Un trésor immense semble attendre depuis des siècles celui qui sera perspicace ; et même chez les clercs et dans les grandes familles, nul n’est insensible à l’attrait de l’or. Et pour en savoir plus, il faut retrouver un tableau que personne ne retrouve. Jusqu’à ce qu’Antoine Marcas le trouve.

Joséphine, une figure centrale du Premier Empire

Ce qui m’a plu, c’est le fait de découvrir des facettes de Napoléon que je pouvais soupçonner ; quel réalisme ! Joséphine , une vraie stratège, je vous assure que c’est une alliée sûre pour l’empereur.

C’est l’impératrice elle-même qui avait choisi le rituel, parmi les nombreuses versions créées depuis le XVIIIe siècle.

Elle y avait assisté la première fois alors qu’elle était détenue à la prison des Carmes sous la Terreur. Des condamnés qui allaient être guillotinés le lendemain avaient tenu à mourir en étant maître maçon. Réécrit pour cette occasion dramatique, le rituel avait retrouvé la dimension tragique de ce jour qu’elle n’avait jamais oublié.

La porte du temple s’ouvrit et Talleyrand entra, le visage à demi recouvert d’un bandeau noir laissant visibles la moue ironique de ses lèvres, ses pommettes osseuses et son front blanchâtre. Un cadavre ambulant, pensa Joséphine en observant le boiteux se diriger vers le centre de la loge.

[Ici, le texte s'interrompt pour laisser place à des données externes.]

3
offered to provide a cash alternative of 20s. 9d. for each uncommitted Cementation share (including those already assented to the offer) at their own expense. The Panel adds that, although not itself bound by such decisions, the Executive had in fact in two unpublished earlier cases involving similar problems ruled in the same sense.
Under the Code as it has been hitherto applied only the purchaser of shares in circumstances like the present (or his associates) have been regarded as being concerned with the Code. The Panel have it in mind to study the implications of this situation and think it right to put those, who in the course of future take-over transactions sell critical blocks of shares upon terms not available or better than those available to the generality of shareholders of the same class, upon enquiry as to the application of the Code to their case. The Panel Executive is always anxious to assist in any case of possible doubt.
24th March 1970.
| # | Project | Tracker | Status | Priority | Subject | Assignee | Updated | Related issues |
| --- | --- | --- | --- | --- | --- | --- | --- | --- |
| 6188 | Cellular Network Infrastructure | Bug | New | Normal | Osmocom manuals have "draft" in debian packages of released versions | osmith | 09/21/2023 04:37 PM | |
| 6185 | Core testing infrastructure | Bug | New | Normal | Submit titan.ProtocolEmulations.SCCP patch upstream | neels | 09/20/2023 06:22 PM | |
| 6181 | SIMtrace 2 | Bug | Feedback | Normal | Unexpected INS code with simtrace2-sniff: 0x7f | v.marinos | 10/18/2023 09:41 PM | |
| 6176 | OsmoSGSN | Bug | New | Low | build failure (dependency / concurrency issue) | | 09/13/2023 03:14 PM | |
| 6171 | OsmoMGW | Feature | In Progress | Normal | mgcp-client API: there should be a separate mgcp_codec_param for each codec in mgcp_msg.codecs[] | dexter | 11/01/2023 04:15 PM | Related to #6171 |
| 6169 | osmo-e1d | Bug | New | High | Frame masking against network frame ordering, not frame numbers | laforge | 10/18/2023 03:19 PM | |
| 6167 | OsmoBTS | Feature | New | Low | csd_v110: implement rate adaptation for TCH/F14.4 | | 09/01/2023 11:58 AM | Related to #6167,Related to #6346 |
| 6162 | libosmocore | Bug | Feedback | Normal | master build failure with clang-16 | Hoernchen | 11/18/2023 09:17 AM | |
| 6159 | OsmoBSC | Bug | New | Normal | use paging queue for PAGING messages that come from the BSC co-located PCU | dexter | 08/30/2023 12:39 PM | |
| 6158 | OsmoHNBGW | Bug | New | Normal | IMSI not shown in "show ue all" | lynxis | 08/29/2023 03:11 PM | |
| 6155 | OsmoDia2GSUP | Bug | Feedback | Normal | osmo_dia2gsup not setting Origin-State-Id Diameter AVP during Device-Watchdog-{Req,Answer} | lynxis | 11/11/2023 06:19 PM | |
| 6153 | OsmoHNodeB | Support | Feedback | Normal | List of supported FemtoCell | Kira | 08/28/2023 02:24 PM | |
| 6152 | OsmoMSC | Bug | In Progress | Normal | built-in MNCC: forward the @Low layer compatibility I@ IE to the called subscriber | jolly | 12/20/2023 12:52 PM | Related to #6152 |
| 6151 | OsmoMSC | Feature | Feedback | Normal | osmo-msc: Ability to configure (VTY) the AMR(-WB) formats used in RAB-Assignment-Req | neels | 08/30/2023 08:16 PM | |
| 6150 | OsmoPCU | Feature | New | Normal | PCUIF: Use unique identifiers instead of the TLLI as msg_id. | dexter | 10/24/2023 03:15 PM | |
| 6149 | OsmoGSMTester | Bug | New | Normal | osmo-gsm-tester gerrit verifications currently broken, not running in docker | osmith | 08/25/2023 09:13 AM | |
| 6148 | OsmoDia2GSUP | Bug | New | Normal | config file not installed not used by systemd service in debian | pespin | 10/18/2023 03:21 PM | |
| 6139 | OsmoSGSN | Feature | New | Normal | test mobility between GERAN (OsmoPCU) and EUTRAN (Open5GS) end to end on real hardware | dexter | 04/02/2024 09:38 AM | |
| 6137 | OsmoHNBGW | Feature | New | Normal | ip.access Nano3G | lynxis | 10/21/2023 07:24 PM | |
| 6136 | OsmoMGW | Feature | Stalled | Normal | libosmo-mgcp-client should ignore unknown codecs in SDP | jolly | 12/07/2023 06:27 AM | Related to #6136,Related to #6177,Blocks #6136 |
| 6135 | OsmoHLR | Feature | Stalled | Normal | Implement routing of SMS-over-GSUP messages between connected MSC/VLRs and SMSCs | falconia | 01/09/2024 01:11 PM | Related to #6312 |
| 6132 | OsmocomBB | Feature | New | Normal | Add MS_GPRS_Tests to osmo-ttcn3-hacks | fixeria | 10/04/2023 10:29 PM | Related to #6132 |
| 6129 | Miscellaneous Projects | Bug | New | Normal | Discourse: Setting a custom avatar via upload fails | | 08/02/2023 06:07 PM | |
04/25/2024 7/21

Elle l’avait toujours eu en horreur.

Cambacérès qui se tenait à ses côtés lui souffla à l’oreille.

– Savez-vous qu’en entrant il s’est excusé de ne pas signer le cahier de présence? Sa main droite le fait souffrir. Il ne peut tenir une plume entre ses doigts. 

L’impératrice sourit de mépris. On ne risquait pas de découvrir un jour la présence du boiteux dans une loge.

Dans ce roman qui est aussi ésotérique, l’histoire est omniprésente : Joséphine est une admirable analyste qui saisit vite les situations, Napoléon, poursuit sa quête de conquête, les grands noms de l’empire nous sont rendus familiers, Fouché, Cambaceres…

Muets de stupéfaction, Talleyrand, Cambacérès et Fouché suivaient le doigt de Napoléon qui venait de s’arrêter sur la frontière avec la Perse.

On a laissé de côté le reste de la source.